Partly it is that. Currie’s concern was that by 
placing such stress on the quality of bank assets 
(and “credit”) to the neglect of the quantity of 
money, the “real-bills doctrine” (Currie called 
it the “commercial loan” or “needs of trade” 
theory of banking) had led policymakers into 
grave errors in the late 1920s and early 1930s.

This was the thrust of his 1931 Harvard PhD 
(“Bank Assets and Banking Theory”), three 
chapters of which were published for the first 
time in the Journal of Economic Studies, 31:3/4 
(2004), including chapter 1, “History of Theory 
of Bank Assets”. (An electronic version is available from me on request.)

He argued against the Fed’s insistence 
(especially after Benjamin Strong’s death in 
1928) that the most appropriate type of bank 
lending was short-term commercial loans. He 
claimed this almost guaranteed a pro-cyclical 
“perverse elasticity” of money, because demand 
for commercial loans and demand for money (the 
reciprocal of its velocity) vary inversely. And 
there was also a marked secular decline in 
commercial loans as a share of bank assets. Only 
by diversifying into longer term loans could 
banks be expected to remain fully loaned up ­ an 
important condition for effective monetary 
control in a fractional reserve system. 
Furthermore, short-term commercial loans 
suffered, paradoxically, from being often less 
liquid (because less marketable) than long-term loans.

Mason asks about real estate loans, and I 
sympathise with his concern about their role in 
the business cycle. However, control of 
speculation (where it is truly of the 
destabilizing kind) should not lead the 
authorities to abandon contra-cyclical monetary control.
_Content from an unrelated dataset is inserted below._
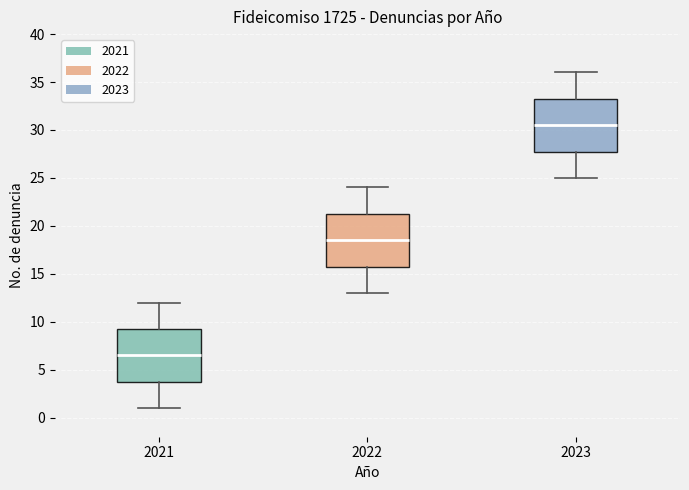

Which box's median line is the lowest?

2021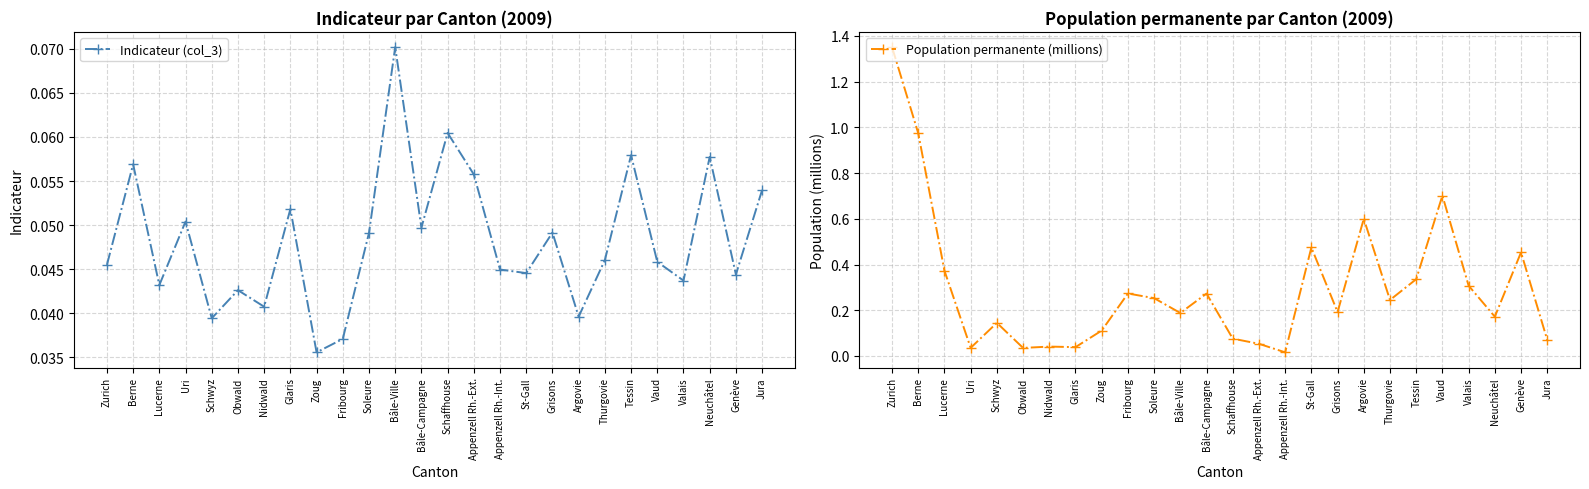

The Population permanente (millions) series shows 0.0 at Obwald. True or false?

True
In _The Supply and Control of Money in the United 
States_ (Harvard 1934) Currie wrote (alluding to 
Hawtrey’s _The Art of Central Banking_ and to his 
own article on the failure of the Fed to prevent 
the depression, JPE April 1934 ­ an article 
selected by Harry Johnson in 1963 as one of the 
24 best articles in the JPE’s first 70 years):
       “From the standpoint of monetary 
expenditures in relation to output, the evidence 
of a decline in building construction and in 
particular the various deflationary forces at 
work abroad, there exists strong ground for the 
view that a modification of the tight monetary 
policy in the spring of 1929 was in order. The 
reserve administration’s desire to “accommodate” 
industry, however, took the form of endeavoring 
to secure lower interest rates by forcing 
liquidation of security loans. Thus it brought 
about still higher interest rates, instead of 
attempting to offset the tightening effect of 
speculation. The result was the continuance of 
the restrictive policy for a considerable time 
after business activity had slackened” (p.44).
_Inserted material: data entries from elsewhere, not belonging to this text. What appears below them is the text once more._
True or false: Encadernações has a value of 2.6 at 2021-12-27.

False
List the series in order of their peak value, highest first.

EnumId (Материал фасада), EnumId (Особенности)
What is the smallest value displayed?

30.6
He went on to condemn A C Miller's view that “ 
the most simple formula of operating the Federal 
reserve system to give the country stability… is 
to stop and absolutely foreclose the diversion of 
any Federal reserve credit to speculative 
purposes. That is about as far as you can get, in 
so far as credit is concerned.”

Currie insisted that this approach both 
precipitated the depression and explained its depth. Thus:
       “… there is probably no problem of equal 
importance in the art of central banking to that 
of the determination of the function of banks. As 
long as the reserve administration conceives its 
task as that of the qualitative control of bank 
assets, the best work of the monetary theorists 
cannot fructify in actual banking policy.”

Is there a better case than this for the role of 
the history of economic thought in informing and evaluating current policy?